I'm trying to use the PET Parser, but the given documentation for usage is insufficient. Can anyone point me to a good article or tutorial on using PET? Does it support UTF-8?
To use the PET parser, first you have to load a grammar for the language of interest. The grammar must be authored in the TDL language, as used in the DELPH-IN consortium (wiki here). Large, compatible grammars are available for several languages, including English, Japanese, and German. There are also smaller grammars available, and you can write your own.
For this--and for working with these grammars--your best bet is Ann Copestake's book, "Implementing Typed Feature Structure Grammars" (CSLI 2002). The book provides a thorough introduction to TDL and grammars such as these which function via the unification of typed feature structures. The grammars support bidirectional mapping between syntax (surface strings) and semantics ("meaning," represented according to Copestake's MRS--Minimal Recursion Semantics). Note that these are precision grammars, which means that they are generally less tolerant of ungrammatical inputs than statistical systems.
The English Resource Grammar (ERG) is a large grammar of English which has broad, general-domain coverage. It's open source and you can download it from the website. An online demo, powered by the PET parser, can be found here.
The PET parser runs in two steps. The first, called flop produces a "compiled" version of the grammar. The second step is the actual parsing, which uses the cheap program. You will need to obtain these two PET binaries for your Linux machine, or build them yourself.
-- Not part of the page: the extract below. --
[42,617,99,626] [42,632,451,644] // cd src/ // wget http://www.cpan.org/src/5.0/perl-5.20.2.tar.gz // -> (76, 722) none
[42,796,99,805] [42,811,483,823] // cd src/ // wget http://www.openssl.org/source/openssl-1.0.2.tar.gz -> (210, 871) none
This step may not be easy if you're not familiar with building software on Linux. PET does not run on Windows (or Mac, to my knowledge).
Running flop is easy. Just go to your /erg directory, and type:
$ flop english.tdl
This will produce the english.grm file. Now you can parse sentences by running cheap:
$ echo the child has the flu. | cheap --mrs english.grm
This example produces a single semantic representation of the sentence in MRS (Minimal Recursion Semantics) format:
[ LTOP: h1
INDEX: e2 [ e SF: PROP TENSE: PRES MOOD: INDICATIVE PROG: - PERF: - ]
RELS: <
[ _the_q_rel<-1:-1>
LBL: h3
ARG0: x6 [ x PERS: 3 NUM: SG IND: + ]
RSTR: h5
BODY: h4 ]
[ "_child_n_1_rel"<-1:-1>
LBL: h7
ARG0: x6 ]
[ "_have_v_1_rel"<-1:-1>
LBL: h8
ARG0: e2
ARG1: x6
ARG2: x9 [ x PERS: 3 NUM: SG ] ]
[ _the_q_rel<-1:-1>
LBL: h10
ARG0: x9
RSTR: h12
BODY: h11 ]
[ "_flu_n_1_rel"<-1:-1>
LBL: h13
ARG0: x9 ] >
HCONS: < h5 qeq h7 h12 qeq h13 > ]
Copestake's book explains the specific syntax and linguistic formalism used in grammars that are compatible with PET. It also serves as a user's manual for the open-source LKB system, which is a more interactive system that can also parse with these grammars. In addition to parsing, the LKB can do the reverse: generate sentences from MRS semantic representations. The LKB is currently only supported on Linux/Unix. There are actually a total of four DELPH-IN compliant grammar processing engines, including LKB and PET.
For Windows, there is agree, a multi-threaded parser/generator (and here) that I've developed for .NET; it also supports both generation and parsing. If you need to work with the grammars interactively, you might want to consider using the LKB or agree in addition to--or instead of--PET. The interactive client front-ends for agree are mostly WPF-based, but the engine and a simple console client can run on any Mono platform.
ACE is another open-source DELPH-IN compatible parsing and generation system which is designed for high performance, and it is available for Linux and MacOS.
The LKB is written in Lisp, whereas PET and ACE are C/C++, so the latter are the faster parsers for production use. agree is also much faster than the LKB, but only becomes faster than PET when parsing complex sentences, where overheads from agree's lock-free concurrency become amortized.
[11/25/2011 edit: agree now supports generation as well as parsing]